The dark eyes still flashed with the old eagle glance, the lines of the
lips were as proud and firm as ever. All sign of contraction or
distortion had passed away. In hours of calm her ladyship's beauty was
unimpaired; but with any strong emotion there came a convulsive working
of the features, and the face was momentarily drawn and distorted, as it
had been at the time of the seizure.
Maulevrier's presence had not an unduly agitating effect on her
ladyship. She received him with tranquil graciousness, and thanked him
for his coming.
'I hope you have spent your winter profitably in Paris,' she said.

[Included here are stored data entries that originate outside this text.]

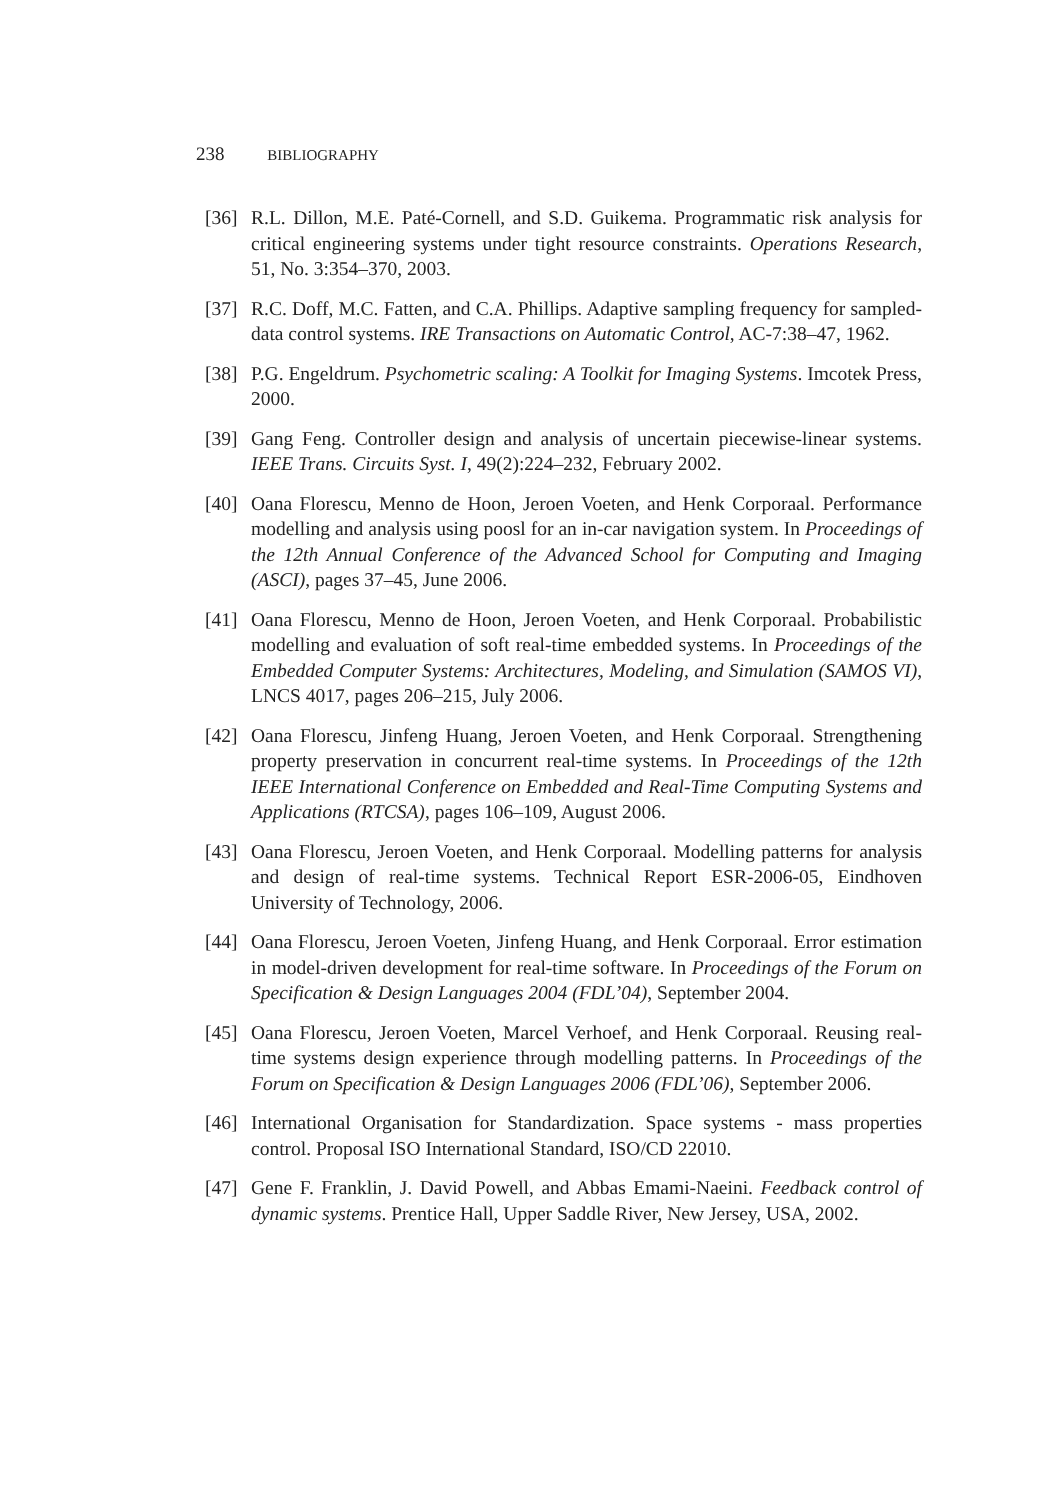238 BIBLIOGRAPHY
[36]
R.L. Dillon, M.E. Paté-Cornell, and S.D. Guikema. Programmatic risk analysis for critical engineering systems under tight resource constraints. Operations Research, 51, No. 3:354–370, 2003.
[37]
R.C. Doff, M.C. Fatten, and C.A. Phillips. Adaptive sampling frequency for sampled-data control systems. IRE Transactions on Automatic Control, AC-7:38–47, 1962.
[38]
P.G. Engeldrum. Psychometric scaling: A Toolkit for Imaging Systems. Imcotek Press, 2000.
[39]
Gang Feng. Controller design and analysis of uncertain piecewise-linear systems. IEEE Trans. Circuits Syst. I, 49(2):224–232, February 2002.
[40]
Oana Florescu, Menno de Hoon, Jeroen Voeten, and Henk Corporaal. Performance modelling and analysis using poosl for an in-car navigation system. In Proceedings of the 12th Annual Conference of the Advanced School for Computing and Imaging (ASCI), pages 37–45, June 2006.
[41]
Oana Florescu, Menno de Hoon, Jeroen Voeten, and Henk Corporaal. Probabilistic modelling and evaluation of soft real-time embedded systems. In Proceedings of the Embedded Computer Systems: Architectures, Modeling, and Simulation (SAMOS VI), LNCS 4017, pages 206–215, July 2006.
[42]
Oana Florescu, Jinfeng Huang, Jeroen Voeten, and Henk Corporaal. Strengthening property preservation in concurrent real-time systems. In Proceedings of the 12th IEEE International Conference on Embedded and Real-Time Computing Systems and Applications (RTCSA), pages 106–109, August 2006.
[43]
Oana Florescu, Jeroen Voeten, and Henk Corporaal. Modelling patterns for analysis and design of real-time systems. Technical Report ESR-2006-05, Eindhoven University of Technology, 2006.
[44]
Oana Florescu, Jeroen Voeten, Jinfeng Huang, and Henk Corporaal. Error estimation in model-driven development for real-time software. In Proceedings of the Forum on Specification & Design Languages 2004 (FDL’04), September 2004.
[45]
Oana Florescu, Jeroen Voeten, Marcel Verhoef, and Henk Corporaal. Reusing real-time systems design experience through modelling patterns. In Proceedings of the Forum on Specification & Design Languages 2006 (FDL’06), September 2006.
[46]
International Organisation for Standardization. Space systems - mass properties control. Proposal ISO International Standard, ISO/CD 22010.
[47]
Gene F. Franklin, J. David Powell, and Abbas Emami-Naeini. Feedback control of dynamic systems. Prentice Hall, Upper Saddle River, New Jersey, USA, 2002.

'There is a great deal to be learnt there if you go into the right
circles.'
Maulevrier told her that he had found much to learn, and that he had
gone into circles where almost everything was new to him. Whereupon his
grandmother questioned him about certain noble families in the Faubourg
Saint Germain who had been known to her in her own day of power, and
whose movements she had observed from a distance since that time; but
here she found her grandson dark. He had not happened to meet any of the
people she spoke about: the plain truth being that he had lived
altogether as a Bohemian, and had not used one of the letters of
introduction that had been given to him.
'Your friend Mr. Hammond is with you, I am told,' said Lady Maulevrier,
not altogether with delight.
'Yes, I made him come; but he is quite safe. He will bolt like a shot at
the least hint of Lesbia's return. He doesn't want to meet that young
lady again, I can assure you.'
'Pray don't talk in that injured tone. Mr. Hammond is a gentlemanlike
person, very well informed, very agreeable. I have never denied that.